In 1939 the Poles basically dumped an absolutely massive amount of information they had worked out about enigma on the British and the French. The Poles had a working system to decrypt enigma from (I think) 1932 up to 1939 when the Germans added more rotors to the machines increasing the complexity significantly. The Polish techniques still worked with the new rotors but the additional complexity slowed them down a lot.

I maybe remembering this incorrectly but I think the Poles managed to construct machines logically identical to enigma machines (i.e. the same output for every input) based just on messages they'd intercepted (without ever seeing an actual enigma machine).

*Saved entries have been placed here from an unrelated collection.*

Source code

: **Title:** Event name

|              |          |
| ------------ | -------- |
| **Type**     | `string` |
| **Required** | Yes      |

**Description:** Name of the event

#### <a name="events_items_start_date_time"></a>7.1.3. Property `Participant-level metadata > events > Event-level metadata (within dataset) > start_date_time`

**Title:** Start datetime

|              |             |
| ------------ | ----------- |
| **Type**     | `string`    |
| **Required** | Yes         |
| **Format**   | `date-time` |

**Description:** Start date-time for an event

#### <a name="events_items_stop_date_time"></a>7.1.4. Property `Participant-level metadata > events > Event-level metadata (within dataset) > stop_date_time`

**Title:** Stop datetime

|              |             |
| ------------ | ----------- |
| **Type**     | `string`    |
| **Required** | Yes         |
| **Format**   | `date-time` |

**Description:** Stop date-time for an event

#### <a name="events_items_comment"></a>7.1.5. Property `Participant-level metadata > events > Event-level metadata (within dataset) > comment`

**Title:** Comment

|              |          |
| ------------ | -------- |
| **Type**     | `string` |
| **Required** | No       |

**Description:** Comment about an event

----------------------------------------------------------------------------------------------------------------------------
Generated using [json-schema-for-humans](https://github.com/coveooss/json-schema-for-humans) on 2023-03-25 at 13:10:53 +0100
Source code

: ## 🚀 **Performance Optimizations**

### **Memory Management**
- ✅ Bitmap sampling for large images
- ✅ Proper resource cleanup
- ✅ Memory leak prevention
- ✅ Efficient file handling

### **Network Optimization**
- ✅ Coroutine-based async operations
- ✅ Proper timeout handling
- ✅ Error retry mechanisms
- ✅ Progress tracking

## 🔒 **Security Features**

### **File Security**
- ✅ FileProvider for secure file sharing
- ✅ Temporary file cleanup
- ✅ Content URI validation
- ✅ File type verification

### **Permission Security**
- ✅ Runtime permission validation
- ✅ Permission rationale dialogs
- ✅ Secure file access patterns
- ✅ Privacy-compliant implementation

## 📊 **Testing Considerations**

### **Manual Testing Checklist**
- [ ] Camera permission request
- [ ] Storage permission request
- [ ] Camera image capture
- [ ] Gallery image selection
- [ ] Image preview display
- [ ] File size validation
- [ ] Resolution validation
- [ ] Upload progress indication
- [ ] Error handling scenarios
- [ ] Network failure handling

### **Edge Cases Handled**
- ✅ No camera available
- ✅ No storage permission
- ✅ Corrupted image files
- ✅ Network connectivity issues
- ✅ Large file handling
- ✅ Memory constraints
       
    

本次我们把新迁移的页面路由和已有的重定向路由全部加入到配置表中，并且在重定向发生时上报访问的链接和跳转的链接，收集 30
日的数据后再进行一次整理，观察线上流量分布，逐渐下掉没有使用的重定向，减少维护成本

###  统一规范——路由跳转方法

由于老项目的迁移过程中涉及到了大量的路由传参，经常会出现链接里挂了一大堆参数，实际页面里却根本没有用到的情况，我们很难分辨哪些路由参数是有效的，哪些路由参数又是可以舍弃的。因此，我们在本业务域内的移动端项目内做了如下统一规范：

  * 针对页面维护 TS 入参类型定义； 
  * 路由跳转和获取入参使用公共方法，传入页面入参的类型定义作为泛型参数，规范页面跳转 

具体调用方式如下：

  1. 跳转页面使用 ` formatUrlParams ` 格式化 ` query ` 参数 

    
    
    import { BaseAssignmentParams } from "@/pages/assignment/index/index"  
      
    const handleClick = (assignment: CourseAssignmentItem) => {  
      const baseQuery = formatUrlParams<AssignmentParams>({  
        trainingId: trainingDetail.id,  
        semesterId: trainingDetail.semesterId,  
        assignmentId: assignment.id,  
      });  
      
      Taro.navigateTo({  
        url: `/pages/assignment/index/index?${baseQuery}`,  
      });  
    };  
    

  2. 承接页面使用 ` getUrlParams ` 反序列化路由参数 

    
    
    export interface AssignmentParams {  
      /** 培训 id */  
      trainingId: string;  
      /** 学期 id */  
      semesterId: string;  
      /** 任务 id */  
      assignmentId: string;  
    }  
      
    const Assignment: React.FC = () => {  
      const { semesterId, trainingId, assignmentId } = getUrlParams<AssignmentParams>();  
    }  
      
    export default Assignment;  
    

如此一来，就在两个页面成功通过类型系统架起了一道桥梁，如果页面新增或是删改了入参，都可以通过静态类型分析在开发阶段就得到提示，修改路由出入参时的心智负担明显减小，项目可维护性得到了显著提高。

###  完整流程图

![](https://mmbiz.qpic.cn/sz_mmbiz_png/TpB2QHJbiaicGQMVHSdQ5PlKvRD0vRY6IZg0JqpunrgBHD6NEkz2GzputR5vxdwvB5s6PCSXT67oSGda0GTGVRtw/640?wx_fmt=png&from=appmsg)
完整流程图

They gave one of these machines to the French and one to the British.

The "Bombe" built in Bletchly park was directly inspired by the Polish "Bomba" machines.

1 comments

Right, when a large corporation bought one of my previous employers we used their more generous "team building" budget to take the software engineering team to Bletchley and one of the reasons was that two of our small (UK based) team were Polish and the Polish contribution on Enigma was so important. There's a little memorial to their work at the site.

I've never watched the movie, having also spent a bunch of time working with the Turing Archive's collection of his other work (he was really interested in morphogenesis, a corner of biology) as a side job when I was at postgraduate student I expect I'd just find the portrayal annoying.